The flight was uneventful. The cabin crew of Japan Airlines were efficient. I had informed one of them that I would need to go to the washroom at 1.00am and promptly at that appointed time, she came with an aisle chair and deftly manoeuvred me to the washroom at the back of the cabin. When I first boarded the plane, I had enquired twice if there was an aisle chair inside the plane. Without one, there was no way for me to use the washroom.


My Japan Airlines in-flight low-protein meal.

I had requested for specials meals for the flight. The low-protein, no salt meal was a refreshing change from what I have been eating all these while. The ingredients are almost similar to what I eat nowadays. The clever presentation made it more delicious then it actually was. Broccoli, mashed potatoes and baby carrots never tasted better.


Sunrise at 8500 feet somewhere over Japan just before we landed at Narita International Airport.

Sunrise looked different the thousand meters above sea level. The interesting hues from ochre to indigo to inky blackness fascinated me no end. I kept asking Calvin, my Personal Assistant, to snap shot after shot.
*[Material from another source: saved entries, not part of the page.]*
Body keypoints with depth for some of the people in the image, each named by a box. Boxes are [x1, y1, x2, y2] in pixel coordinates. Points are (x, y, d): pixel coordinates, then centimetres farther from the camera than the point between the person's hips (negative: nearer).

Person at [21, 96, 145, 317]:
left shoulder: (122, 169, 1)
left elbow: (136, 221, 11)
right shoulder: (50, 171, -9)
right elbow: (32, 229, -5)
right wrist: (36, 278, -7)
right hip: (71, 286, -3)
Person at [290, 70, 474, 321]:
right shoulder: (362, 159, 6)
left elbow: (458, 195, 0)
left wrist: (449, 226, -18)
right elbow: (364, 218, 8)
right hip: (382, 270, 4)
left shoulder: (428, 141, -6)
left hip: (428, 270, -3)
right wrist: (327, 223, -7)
Unfortunately, cabin lights cast reflection and spoilt the many of the photos.

By daybreak, we were flying across the city of Tokyo. The sight of the unfolding foggy landscape choked me with emotions. I felt lonesome. I wished Wuan were there to behold the remarkable views as the plane approached Narita from the sea. Wuan took me to places I never thought I would ever visit. Now, I was in a place I never thought I would visit but she was not there to appreciate that spectacular sight together with me.
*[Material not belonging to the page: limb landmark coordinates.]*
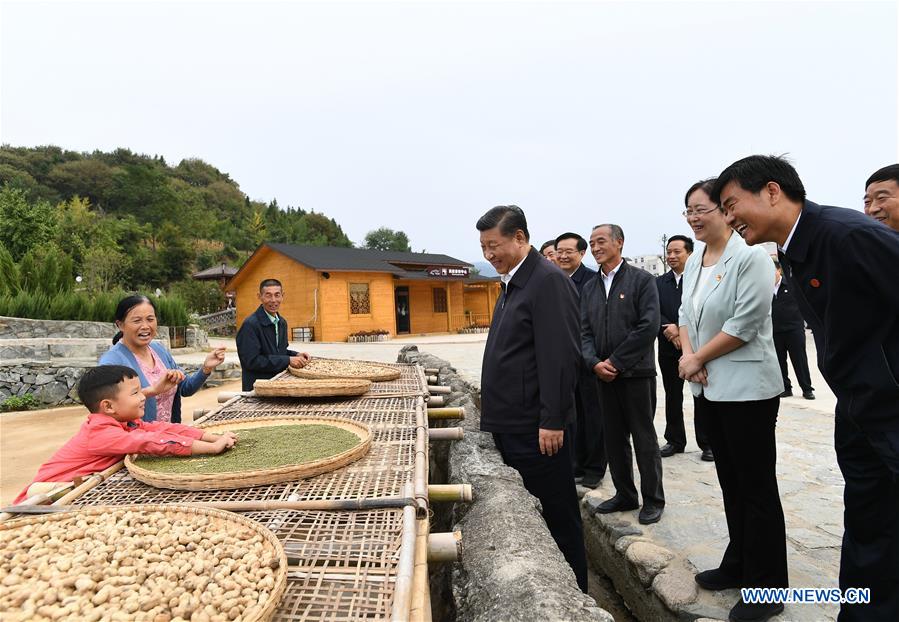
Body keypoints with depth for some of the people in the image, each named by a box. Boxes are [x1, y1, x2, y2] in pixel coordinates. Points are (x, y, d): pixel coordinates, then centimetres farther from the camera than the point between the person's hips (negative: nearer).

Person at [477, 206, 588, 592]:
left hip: (536, 428, -9)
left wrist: (552, 421, -20)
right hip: (512, 425, 9)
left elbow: (560, 357, -20)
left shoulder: (548, 281, -15)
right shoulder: (513, 282, 14)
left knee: (556, 515, 7)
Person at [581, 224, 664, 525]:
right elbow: (585, 330, 8)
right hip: (604, 375, 5)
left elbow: (649, 327, -13)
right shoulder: (589, 288, 12)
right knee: (613, 438, 12)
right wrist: (595, 363, -9)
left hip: (636, 373, -5)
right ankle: (625, 495, 28)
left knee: (644, 438, 6)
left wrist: (615, 361, -15)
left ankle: (653, 500, 21)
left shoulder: (642, 280, -5)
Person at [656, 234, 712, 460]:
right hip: (669, 348, 4)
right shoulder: (659, 282, 9)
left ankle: (707, 443, 18)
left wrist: (680, 330, -18)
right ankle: (674, 440, 24)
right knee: (672, 396, 12)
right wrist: (669, 329, -15)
Narita International Airport.

Tokyo’s sky was cloudless. The risen sun glared from behind planes and buildings. After going through the Immigration and Customs, we reported to the JICA Counter for our next leg of journey. A van from the Hino Independent Living Centre was already waiting for us. As soon as we got out of the airport, the sudden cold jolted me into absolute alertness. My breath turned to vapour as I exhaled.


Somewhere in Tokyo on the way To Manganji.

The journey from Narita International Airport to the apartment where we were going to spend two weeks in took one hour fifty minutes on the highway, most of it elevated, ran across residential areas with apartments rising barely twenty meters from the highway. We passed Disneyland and saw the snow capped peaks of Mount Fuji in the distance.


Unloading luggages outside the apartment at Manganji.

When we arrived at the apartment, the sun was shinning brightly. After being briefed on the facilities of the apartment, we were left on our own for the day. Calvin, Kim (the other Personal Assistant) and I went for lunch at the Italian restaurant located just beside the apartment. After lunch, we walked across to the supermarket that was directly opposite the apartment. I wanted to buy fruits, vegetables and bread as I had planned to cook the duration I was there.


Inageya Supermarket at Manganji is right across the road from the apartment.

We finished shopping at 1.30pm (GMT +9). The sun was already setting. The sky seemed like 5pm in Malaysia. The overcast sky made me gloomy. The vegetables in the supermarket were extra large. I have never seen lotus roots as big and large as those on the shelf. I was missing Wuan badly again. I wished she were here. We would have fun shopping for food and ooh ahing over the exorbitant prices of grocery here. I had wanted to call her but there were no public phones in sight.